## The problem
Could you list everything from the line containing "Requirements" down to the last line as a numbered list, skipping blank lines and leaving out the pictures?
********
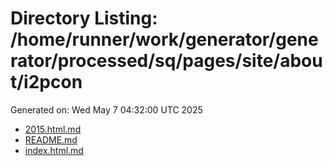 # Directory Listing: /home/runner/work/generator/generator/processed/sq/pages/site/about/i2pcon
Generated on: Wed May  7 04:32:00 UTC 2025

- [2015.html.md](2015.html.md)
- [README.md](README.md)
- [index.html.md](index.html.md)
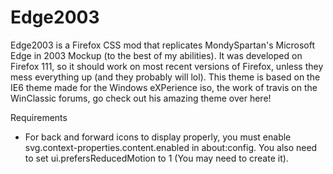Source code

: # Edge2003
Edge2003 is a Firefox CSS mod that replicates MondySpartan's Microsoft Edge in 2003 Mockup (to the best of my abilities).
It was developed on Firefox 111, so it should work on most recent versions of Firefox, unless they mess everything up (and they probably will lol).
This theme is based on the IE6 theme made for the Windows eXPerience iso, the work of travis on the WinClassic forums, go check out his amazing theme over here!

Requirements
* For back and forward icons to display properly, you must enable svg.context-properties.content.enabled in about:config. You also need to set ui.prefersReducedMotion to 1 (You may need to create it).
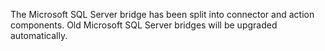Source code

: The Microsoft SQL Server bridge has been split into connector and action components. Old Microsoft SQL Server bridges will be upgraded automatically.
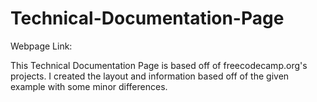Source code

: # Technical-Documentation-Page

Webpage Link: 

This Technical Documentation Page is based off of freecodecamp.org's projects. I created the layout and information based off of the given example with some minor differences.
********
## Answer to this exercise
1. Requirements
2. * For back and forward icons to display properly, you must enable svg.context-properties.content.enabled in about:config. You also need to set ui.prefersReducedMotion to 1 (You may need to create it).
3. Source code
4. : The Microsoft SQL Server bridge has been split into connector and action components. Old Microsoft SQL Server bridges will be upgraded automatically.
5. Source code
6. : # Technical-Documentation-Page
7. Webpage Link: 
8. This Technical Documentation Page is based off of freecodecamp.org's projects. I created the layout and information based off of the given example with some minor differences.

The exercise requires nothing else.